Mais adiante, e sobre razões para tal estado: “A economia não está a conseguir gerar tantos novos empregos bons para as pessoas de médios e baixos rendimentos. A natureza das nossas economias tende a preservar e a gerar mais desigualdade. A capacidade dos Estados para controlar e gerir as economias diminuiu, particularmente na Europa. O crescimento económico abrandou muito, há menos dinamismo económico e existem uma série de mudanças culturais e sociais de longo prazo. E, por todas estas razões, vai ser muito mais difícil.”

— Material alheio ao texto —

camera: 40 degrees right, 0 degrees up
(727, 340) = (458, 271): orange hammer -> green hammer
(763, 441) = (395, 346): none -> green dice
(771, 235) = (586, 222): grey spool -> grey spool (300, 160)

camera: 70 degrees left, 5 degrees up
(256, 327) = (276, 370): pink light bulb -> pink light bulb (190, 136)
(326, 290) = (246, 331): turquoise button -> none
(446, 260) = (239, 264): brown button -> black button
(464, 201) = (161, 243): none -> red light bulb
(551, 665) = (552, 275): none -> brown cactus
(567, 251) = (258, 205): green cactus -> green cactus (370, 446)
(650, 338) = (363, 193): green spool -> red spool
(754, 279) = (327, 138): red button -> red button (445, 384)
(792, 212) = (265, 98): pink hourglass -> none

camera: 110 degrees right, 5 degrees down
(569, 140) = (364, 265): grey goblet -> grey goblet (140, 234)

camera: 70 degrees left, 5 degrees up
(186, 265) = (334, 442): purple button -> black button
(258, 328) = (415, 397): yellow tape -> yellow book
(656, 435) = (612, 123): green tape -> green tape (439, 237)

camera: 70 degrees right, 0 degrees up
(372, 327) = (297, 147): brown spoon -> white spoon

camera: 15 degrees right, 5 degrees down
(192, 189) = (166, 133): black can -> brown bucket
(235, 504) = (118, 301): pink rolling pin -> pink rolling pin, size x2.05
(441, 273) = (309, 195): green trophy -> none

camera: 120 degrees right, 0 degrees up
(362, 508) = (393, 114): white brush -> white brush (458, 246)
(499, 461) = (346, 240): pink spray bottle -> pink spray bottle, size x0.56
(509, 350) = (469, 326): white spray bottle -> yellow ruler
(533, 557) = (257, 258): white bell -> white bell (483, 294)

Por fim, e sobre “as suas receitas em termos económicos”, que o entrevistador Sérgio Aníbal coloca como centradas na “ideia de que o capitalismo democrático, para sobreviver, tem de ser um capitalismo mais regulado, com mais intervenção do Estado”, e ao que Wolf riposta do seguinte modo: “Certamente tem de ser mais redistributivo, com um maior foco no apoio ao emprego razoavelmente bem remunerado, com muito investimento em infraestruturas e inovação que criem as condições para o crescimento económico. É preciso investir enormemente na educação das pessoas, para se ter uma população altamente qualificada, como aquela que se vê no Norte da Europa. E prosseguir políticas macroeconómicas que sustentem um crescimento económico. Ao mesmo tempo, é necessário algo espetacularmente difícil e complexo de fazer que é gerir a transição climática. Não há receitas mágicas, mas as pessoas precisam de sentir que elas e os seus filhos têm perspetivas de uma vida melhor.”
Em suma, uma lucidez tão óbvia quanto fascinante. Porque incontestavelmente marcada por uma mescla rara de vivência, capacidade de análise, competência e conhecimento histórico e concreto que só está ao alcance dos que conjugam uma larga experiência com uma consolidadamente adquirida assunção democrática.